DESIGN: Perform single cell Ch21 allelic profiling on human IVF embryos.

SETTING: Academic research environment.

PATIENT(S): Women of advanced maternal age (> 35 yrs) (n = 65) undergoing infertility treatment; and amniocytes/chorionic cells from trisomy 21 pregnancies (n = 28).

INTERVENTION(S): Cells were analyzed by single cell allelic profiling,

MAIN OUTCOME MEASURE(S): The origin and nature of cell division errors.

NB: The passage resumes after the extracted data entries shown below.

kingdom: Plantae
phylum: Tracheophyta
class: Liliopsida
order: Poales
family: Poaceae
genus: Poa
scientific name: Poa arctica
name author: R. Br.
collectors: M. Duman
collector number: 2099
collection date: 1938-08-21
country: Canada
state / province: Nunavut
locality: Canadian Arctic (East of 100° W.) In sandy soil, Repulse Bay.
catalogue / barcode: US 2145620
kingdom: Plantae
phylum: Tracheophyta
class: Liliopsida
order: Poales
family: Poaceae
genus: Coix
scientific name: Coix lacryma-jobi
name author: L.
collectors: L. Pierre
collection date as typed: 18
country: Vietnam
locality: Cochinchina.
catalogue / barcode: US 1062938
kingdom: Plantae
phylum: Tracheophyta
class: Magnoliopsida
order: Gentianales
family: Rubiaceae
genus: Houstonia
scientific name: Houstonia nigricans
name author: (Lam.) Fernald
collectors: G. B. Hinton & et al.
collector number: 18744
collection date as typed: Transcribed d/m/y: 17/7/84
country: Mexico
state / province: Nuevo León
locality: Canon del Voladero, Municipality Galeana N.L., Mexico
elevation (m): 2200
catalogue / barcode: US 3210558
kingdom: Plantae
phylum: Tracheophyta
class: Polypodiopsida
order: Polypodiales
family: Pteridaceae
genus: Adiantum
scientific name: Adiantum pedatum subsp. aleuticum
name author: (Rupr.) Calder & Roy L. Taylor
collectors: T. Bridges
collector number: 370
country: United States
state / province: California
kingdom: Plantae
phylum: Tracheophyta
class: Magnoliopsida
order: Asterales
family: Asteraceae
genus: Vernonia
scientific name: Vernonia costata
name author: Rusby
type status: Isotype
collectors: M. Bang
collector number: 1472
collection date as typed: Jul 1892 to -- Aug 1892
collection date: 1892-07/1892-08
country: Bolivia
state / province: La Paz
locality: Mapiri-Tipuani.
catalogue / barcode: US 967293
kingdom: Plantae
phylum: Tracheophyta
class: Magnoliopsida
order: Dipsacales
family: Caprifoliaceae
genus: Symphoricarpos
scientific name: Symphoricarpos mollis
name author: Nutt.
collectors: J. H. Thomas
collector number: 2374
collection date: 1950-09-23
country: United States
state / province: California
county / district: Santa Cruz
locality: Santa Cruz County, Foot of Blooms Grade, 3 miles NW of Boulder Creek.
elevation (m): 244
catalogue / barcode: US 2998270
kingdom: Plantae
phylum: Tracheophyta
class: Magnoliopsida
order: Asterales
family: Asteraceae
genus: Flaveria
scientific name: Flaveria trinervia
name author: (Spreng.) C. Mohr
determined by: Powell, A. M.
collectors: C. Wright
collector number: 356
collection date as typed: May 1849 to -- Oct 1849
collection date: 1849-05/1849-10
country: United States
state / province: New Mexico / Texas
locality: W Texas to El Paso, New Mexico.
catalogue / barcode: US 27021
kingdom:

RESULT(S): The vast majority of Ch21 mosaic embryos (approximately 80%) originated from diploid conceptions. In contrast, all fetal trisomy 21 originated from aneuploid conceptions. Increasing maternal age was significantly associated with aneuploid conceptions, meiotic cell division error, and adverse pregnancy outcome (P < .05). The mean daily FSH dose that produced embryos with normal Ch21 cell division was significantly lower than the mean daily FSH dose that produced embryos with mitotic Ch21 cell division errors (P < .01) and embryos with meiotic cell division errors (P < .05).

CONCLUSION(S): Chromosomal mosaicism of Ch21 in human IVF embryos predominantly originate from diploid conceptions. Further understanding of chromosomal mosaicism with respect to IVF parameters, such as daily FSH dose, may eventually lead to improvements in IVF outcomes.